3 commentaires pour L’identité numérique entre impressionnisme et congruence

  1. Romain dit :

    Je suis tout à fait d’accord et ça fait plaisir 🙂

    Il y a encore peu de temps, toute mon activité NET (web, mail, t.o.u.t) était sous pseudo.
    Et je m’amusais de voir le nombre de personnes qui me cataloguaient « gamin », « amateur », voire « menteur ».

    En gros ces personnes avaient le sentiment d’avoir affaire à un fantôme plus qu’à une véritable personne…
    Et du jour où j’ai affiché mon état civil ces mêmes personnes ont eu le sentiment de bien mieux me connaître.

    Amusant parce que mon pseudo était bien moi.
    Si j’aime les épinards, le pseudo aurait aimé les épinards et vice versa.
    Intéressent parce que j’ai pas moins de 7 prénoms (demandez à mes parents…) et si j’avais remplacé mon pseudo par l’un de mes autres prénoms ces personnes auraient cru qu’elles avaient affaire à une « vraie personne » alors que c’eût été la même chose que mon pseudo.

    Autrement dit, mon pseudo était mon 8ème prénom.

    C’est pour ça que je déteste de plus en plus l’expression IRL.
    Je préfère utiliser IPL pour In Physical Life et IVL/IDL pour In Virtual Life / In Digital Life (donc « virtuel » dans le sens de « immatériel »)

    Bon ça c’était mon propre cas où j’ai décidé de n’avoir qu’une seule identité online ET qu’elle coïncide avec celle offline.

    Mais où est le problème si je décide de créer une identité numérique qui diffère de mon identité physique ?
    Du moment où je fais en sorte de bien séparer les deux, ce sont 2 personnes numériquement indépendantes, deux identité à part entière; et ce même si il n’y qu’une seule et même personne qui tape sur le clavier et je ne trompe personne.

    Ce qui est important donc c’est qu’une identité numérique soit cohérente.
    Mais la cohérence ça ne va pas tout seul.
    Ce qui est important donc c’est que chaque identité numérique soit cohérente AVEC ELLE MÊME.

    Qu’en pensez-vous ?

  2. Julien PIERRE dit :

    Salut,
    merci pour le commentaire.
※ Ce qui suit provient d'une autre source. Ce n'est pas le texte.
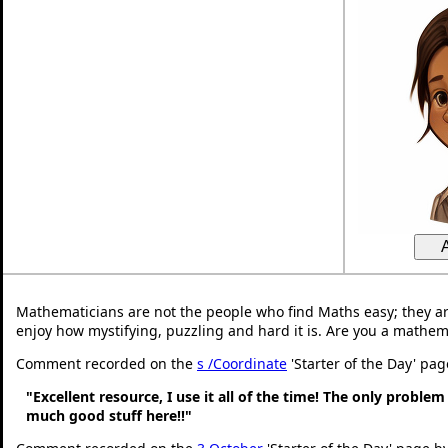
Mathematicians are not the people who find Maths easy; they a
enjoy how mystifying, puzzling and hard it is. Are you a mathem
Comment recorded on the
s /Coordinate
'Starter of the Day' pa
"Excellent resource, I use it all of the time! The only problem 
much good stuff here!!"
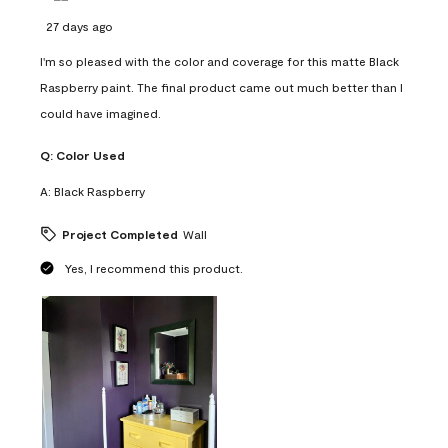
27 days ago
I'm so pleased with the color and coverage for this matte Black
Raspberry paint. The final product came out much better than I
could have imagined.
Q:
Color Used
A:
Black Raspberry
Project Completed
Wall
Yes, I recommend this product.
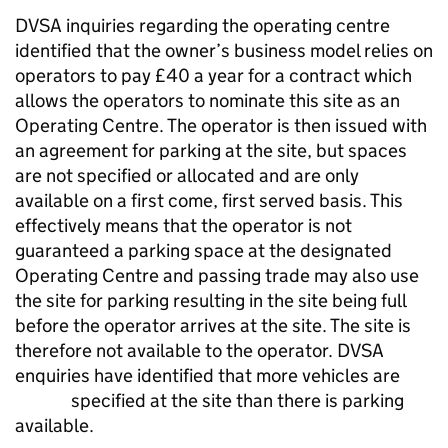
DVSA inquiries regarding the operating centre
identified that the owner’s business model relies on
operators to pay £40 a year for a contract which
allows the operators to nominate this site as an
Operating Centre. The operator is then issued with
an agreement for parking at the site, but spaces
are not specified or allocated and are only
available on a first come, first served basis. This
effectively means that the operator is not
guaranteed a parking space at the designated
Operating Centre and passing trade may also use
the site for parking resulting in the site being full
before the operator arrives at the site. The site is
therefore not available to the operator. DVSA
enquiries have identified that more vehicles are
specified at the site than there is parking
available.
Quelques réactions :
    – En ce qui concerne IRL, l’acronyme a l’avantage d’être assez répandu. Cela dit, je préfère online/offline (en ce qui concerne le virtuel, la définition est souvent erronée, je préfère pas ; quant à digital, c’est en faux-ami)
    – On peut imaginer (rêvons un peu) qu’un jour, le pseudo sera reconnu ‘officiellement’ comme identité choisie (et subie, merci papa maman).
    – en tout cas, nous aurons à gérer des entités autonomes (pseudo, avatar de ‘jeu’, etc.)